Exercise instructions: Give back every record below, character for character.

[Dataset entries]
== Segment start ==
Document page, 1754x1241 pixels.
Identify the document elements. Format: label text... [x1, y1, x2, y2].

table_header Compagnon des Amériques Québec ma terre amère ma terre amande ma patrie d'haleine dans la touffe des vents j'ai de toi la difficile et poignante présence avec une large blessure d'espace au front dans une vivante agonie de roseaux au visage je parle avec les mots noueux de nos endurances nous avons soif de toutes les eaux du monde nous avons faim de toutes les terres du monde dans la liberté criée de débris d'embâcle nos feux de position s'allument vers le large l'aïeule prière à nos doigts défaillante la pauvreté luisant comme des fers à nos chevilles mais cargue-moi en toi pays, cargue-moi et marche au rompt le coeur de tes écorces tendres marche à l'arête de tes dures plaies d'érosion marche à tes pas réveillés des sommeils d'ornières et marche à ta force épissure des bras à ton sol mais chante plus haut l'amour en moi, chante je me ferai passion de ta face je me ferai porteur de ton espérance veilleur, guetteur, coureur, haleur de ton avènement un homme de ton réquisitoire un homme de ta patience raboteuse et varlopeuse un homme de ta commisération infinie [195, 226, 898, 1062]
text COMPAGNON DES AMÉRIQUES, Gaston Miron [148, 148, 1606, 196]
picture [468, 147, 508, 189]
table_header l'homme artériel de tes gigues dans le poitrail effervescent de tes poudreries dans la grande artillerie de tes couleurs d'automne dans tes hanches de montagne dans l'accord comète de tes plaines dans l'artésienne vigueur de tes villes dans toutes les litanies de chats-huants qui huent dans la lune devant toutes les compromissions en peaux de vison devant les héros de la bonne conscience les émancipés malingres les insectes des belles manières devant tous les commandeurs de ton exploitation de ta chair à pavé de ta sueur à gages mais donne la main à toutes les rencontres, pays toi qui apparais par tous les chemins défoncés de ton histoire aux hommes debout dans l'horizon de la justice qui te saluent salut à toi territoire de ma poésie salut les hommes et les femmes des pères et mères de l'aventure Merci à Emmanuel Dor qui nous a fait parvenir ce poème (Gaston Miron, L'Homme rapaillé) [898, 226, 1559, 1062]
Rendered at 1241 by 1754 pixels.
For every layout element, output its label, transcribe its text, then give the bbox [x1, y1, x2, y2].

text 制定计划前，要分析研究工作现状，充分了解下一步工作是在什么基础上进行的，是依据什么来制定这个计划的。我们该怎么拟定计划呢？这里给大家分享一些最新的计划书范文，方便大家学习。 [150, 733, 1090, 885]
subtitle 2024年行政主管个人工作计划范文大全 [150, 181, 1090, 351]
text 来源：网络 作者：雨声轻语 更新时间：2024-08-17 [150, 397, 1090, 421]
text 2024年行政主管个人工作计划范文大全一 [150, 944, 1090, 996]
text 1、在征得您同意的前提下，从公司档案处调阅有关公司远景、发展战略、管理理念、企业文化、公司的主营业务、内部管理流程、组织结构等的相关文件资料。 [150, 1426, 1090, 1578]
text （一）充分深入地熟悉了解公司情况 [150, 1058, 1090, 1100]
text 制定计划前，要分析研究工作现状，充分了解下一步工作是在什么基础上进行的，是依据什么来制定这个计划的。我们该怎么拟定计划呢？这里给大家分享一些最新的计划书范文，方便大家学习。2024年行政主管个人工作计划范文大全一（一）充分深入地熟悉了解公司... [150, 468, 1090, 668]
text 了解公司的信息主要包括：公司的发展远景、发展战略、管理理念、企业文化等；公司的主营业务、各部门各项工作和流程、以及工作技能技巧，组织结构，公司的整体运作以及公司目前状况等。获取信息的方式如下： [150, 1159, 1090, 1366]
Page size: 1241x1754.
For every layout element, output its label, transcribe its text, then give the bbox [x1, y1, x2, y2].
== Segment end ==
Your solution:
Document page, 1754x1241 pixels.
Identify the document elements. Format: label text... [x1, y1, x2, y2].

table_header Compagnon des Amériques Québec ma terre amère ma terre amande ma patrie d'haleine dans la touffe des vents j'ai de toi la difficile et poignante présence avec une large blessure d'espace au front dans une vivante agonie de roseaux au visage je parle avec les mots noueux de nos endurances nous avons soif de toutes les eaux du monde nous avons faim de toutes les terres du monde dans la liberté criée de débris d'embâcle nos feux de position s'allument vers le large l'aïeule prière à nos doigts défaillante la pauvreté luisant comme des fers à nos chevilles mais cargue-moi en toi pays, cargue-moi et marche au rompt le coeur de tes écorces tendres marche à l'arête de tes dures plaies d'érosion marche à tes pas réveillés des sommeils d'ornières et marche à ta force épissure des bras à ton sol mais chante plus haut l'amour en moi, chante je me ferai passion de ta face je me ferai porteur de ton espérance veilleur, guetteur, coureur, haleur de ton avènement un homme de ton réquisitoire un homme de ta patience raboteuse et varlopeuse un homme de ta commisération infinie [195, 226, 898, 1062]
text COMPAGNON DES AMÉRIQUES, Gaston Miron [148, 148, 1606, 196]
picture [468, 147, 508, 189]
table_header l'homme artériel de tes gigues dans le poitrail effervescent de tes poudreries dans la grande artillerie de tes couleurs d'automne dans tes hanches de montagne dans l'accord comète de tes plaines dans l'artésienne vigueur de tes villes dans toutes les litanies de chats-huants qui huent dans la lune devant toutes les compromissions en peaux de vison devant les héros de la bonne conscience les émancipés malingres les insectes des belles manières devant tous les commandeurs de ton exploitation de ta chair à pavé de ta sueur à gages mais donne la main à toutes les rencontres, pays toi qui apparais par tous les chemins défoncés de ton histoire aux hommes debout dans l'horizon de la justice qui te saluent salut à toi territoire de ma poésie salut les hommes et les femmes des pères et mères de l'aventure Merci à Emmanuel Dor qui nous a fait parvenir ce poème (Gaston Miron, L'Homme rapaillé) [898, 226, 1559, 1062]
Rendered at 1241 by 1754 pixels.
For every layout element, output its label, transcribe its text, then give the bbox [x1, y1, x2, y2].

text 制定计划前，要分析研究工作现状，充分了解下一步工作是在什么基础上进行的，是依据什么来制定这个计划的。我们该怎么拟定计划呢？这里给大家分享一些最新的计划书范文，方便大家学习。 [150, 733, 1090, 885]
subtitle 2024年行政主管个人工作计划范文大全 [150, 181, 1090, 351]
text 来源：网络 作者：雨声轻语 更新时间：2024-08-17 [150, 397, 1090, 421]
text 2024年行政主管个人工作计划范文大全一 [150, 944, 1090, 996]
text 1、在征得您同意的前提下，从公司档案处调阅有关公司远景、发展战略、管理理念、企业文化、公司的主营业务、内部管理流程、组织结构等的相关文件资料。 [150, 1426, 1090, 1578]
text （一）充分深入地熟悉了解公司情况 [150, 1058, 1090, 1100]
text 制定计划前，要分析研究工作现状，充分了解下一步工作是在什么基础上进行的，是依据什么来制定这个计划的。我们该怎么拟定计划呢？这里给大家分享一些最新的计划书范文，方便大家学习。2024年行政主管个人工作计划范文大全一（一）充分深入地熟悉了解公司... [150, 468, 1090, 668]
text 了解公司的信息主要包括：公司的发展远景、发展战略、管理理念、企业文化等；公司的主营业务、各部门各项工作和流程、以及工作技能技巧，组织结构，公司的整体运作以及公司目前状况等。获取信息的方式如下： [150, 1159, 1090, 1366]
Page size: 1241x1754.
For every layout element, output its label, transcribe its text, then give the bbox [x1, y1, x2, y2].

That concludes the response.